■ **PROVIDED TEXT**
-------------------------
I heard those words and was immediately taken aback. As a 13-year-old, sex wasn't on my mind much, but I couldn't help but hope that I could experience the magic I saw on screen. Then eight years later I have sex for the first time and I realized that what she said was right...not about the part about it not being fun, but more-so about the part that sex is not actually like what is depicted in the movies.

Here are five examples in movies that created unrealistic sex scenes for its viewers:

1. "Skyfall"

This steamy scene between Bond and Severine make shower sex look passionate and trouble-free, but do its expectations match reality? No. What they don't show you is the sting from the water getting into your eyes, the awkward positions your bodies have to accommodate with if there's a significant height difference between you and your partner and the fact that water is a terrible substitute for lube because it strips away the natural lubrication your genitals produce.

2. "No Strings Attached"
-------------------------
■ **EXPLORE THE MATERIAL**
1. Copy the passage of the text on movie sex scenes starting with "This steamy scene" and going on through "your genitals produce.".
2. According to the text on movie sex scenes, why is water a poor substitute for lube?
3. Write the next part of the text on movie sex scenes, picking up after its last line.
The listing that comes next is separate material with no connection to the text on movie sex scenes.

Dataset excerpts
-------------------------
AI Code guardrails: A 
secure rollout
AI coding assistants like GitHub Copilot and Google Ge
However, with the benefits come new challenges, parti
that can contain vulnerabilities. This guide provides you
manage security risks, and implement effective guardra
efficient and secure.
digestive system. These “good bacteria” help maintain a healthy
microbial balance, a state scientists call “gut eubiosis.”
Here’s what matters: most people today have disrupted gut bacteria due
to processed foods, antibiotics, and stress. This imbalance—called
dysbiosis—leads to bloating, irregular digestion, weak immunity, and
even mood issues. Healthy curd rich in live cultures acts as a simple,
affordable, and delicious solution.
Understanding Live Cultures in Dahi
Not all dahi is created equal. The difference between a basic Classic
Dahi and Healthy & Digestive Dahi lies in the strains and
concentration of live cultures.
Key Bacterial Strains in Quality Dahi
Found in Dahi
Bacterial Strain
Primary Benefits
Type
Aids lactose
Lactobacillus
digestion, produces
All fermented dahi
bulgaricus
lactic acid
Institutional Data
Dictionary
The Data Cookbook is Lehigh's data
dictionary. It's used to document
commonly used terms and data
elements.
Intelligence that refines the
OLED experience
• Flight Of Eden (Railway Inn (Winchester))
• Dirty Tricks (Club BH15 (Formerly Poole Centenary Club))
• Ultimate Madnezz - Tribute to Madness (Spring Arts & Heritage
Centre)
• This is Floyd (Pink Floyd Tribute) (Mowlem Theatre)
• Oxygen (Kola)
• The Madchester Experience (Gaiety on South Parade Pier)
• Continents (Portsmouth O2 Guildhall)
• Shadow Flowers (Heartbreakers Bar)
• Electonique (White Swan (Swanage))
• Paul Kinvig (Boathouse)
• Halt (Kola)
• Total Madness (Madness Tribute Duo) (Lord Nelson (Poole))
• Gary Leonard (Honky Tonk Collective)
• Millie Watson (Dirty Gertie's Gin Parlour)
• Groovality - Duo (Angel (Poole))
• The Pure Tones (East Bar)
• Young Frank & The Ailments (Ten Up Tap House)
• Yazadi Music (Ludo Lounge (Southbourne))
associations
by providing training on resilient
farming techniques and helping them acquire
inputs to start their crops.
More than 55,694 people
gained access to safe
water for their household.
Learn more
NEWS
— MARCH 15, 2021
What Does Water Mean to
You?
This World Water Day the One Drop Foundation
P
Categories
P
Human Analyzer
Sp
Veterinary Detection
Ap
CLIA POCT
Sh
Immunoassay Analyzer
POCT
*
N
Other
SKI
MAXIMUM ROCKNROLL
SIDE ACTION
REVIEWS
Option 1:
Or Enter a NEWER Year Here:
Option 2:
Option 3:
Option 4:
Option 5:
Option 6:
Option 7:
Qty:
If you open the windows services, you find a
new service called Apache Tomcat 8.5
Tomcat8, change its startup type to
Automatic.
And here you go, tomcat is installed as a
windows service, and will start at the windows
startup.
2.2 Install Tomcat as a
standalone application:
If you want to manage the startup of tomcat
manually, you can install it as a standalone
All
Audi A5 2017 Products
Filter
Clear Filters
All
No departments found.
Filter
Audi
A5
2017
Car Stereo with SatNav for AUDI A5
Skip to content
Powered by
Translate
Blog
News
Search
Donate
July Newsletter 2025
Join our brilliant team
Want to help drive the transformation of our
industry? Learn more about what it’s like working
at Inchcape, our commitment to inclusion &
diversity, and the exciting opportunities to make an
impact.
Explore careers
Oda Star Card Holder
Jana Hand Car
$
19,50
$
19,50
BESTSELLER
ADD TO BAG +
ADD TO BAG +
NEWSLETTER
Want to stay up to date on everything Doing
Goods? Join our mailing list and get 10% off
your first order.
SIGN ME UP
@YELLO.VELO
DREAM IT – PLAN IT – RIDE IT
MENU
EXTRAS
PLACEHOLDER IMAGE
-------------------------
■ **ANSWERS IN ORDER**
1.
This steamy scene between Bond and Severine make shower sex look passionate and trouble-free, but do its expectations match reality? No. What they don't show you is the sting from the water getting into your eyes, the awkward positions your bodies have to accommodate with if there's a significant height difference between you and your partner and the fact that water is a terrible substitute for lube because it strips away the natural lubrication your genitals produce.

2. Water strips away the natural lubrication the genitals produce.

3.
Sometimes there are those moments when you want to have sex, but you don't have that much time on your hands so you have to fit in a quick session before work in the morning, in between classes, or right before the kids come back home. Though Natalie Portman's "O" face is spot on, the main thing that makes her quickie with Ashton Kutcher's unrealistic is that she still manages to climax after 45 seconds without any kind of foreplay, lube, or toys involved. The female orgasm is still possible during a quickie, but in real life, there will still have to be creative measures involved so that enough stimulation outside of penetration is involved to get her warmed up.

3. "Fifty Shades of Grey"

As much as I enjoyed the playfulness behind Ana and Christian dipping ice cream on each other's bodies and licking it off each other, I couldn't help but roll my eyes at how over exaggerated it became. Yes, I understand that when something feels good, a moan or some type of vocalization will happen, but getting some kisses and licks on your thighs isn't going to have you arching your back like a demon going through an exorcism.

4. "Mr. & Mrs. Smith"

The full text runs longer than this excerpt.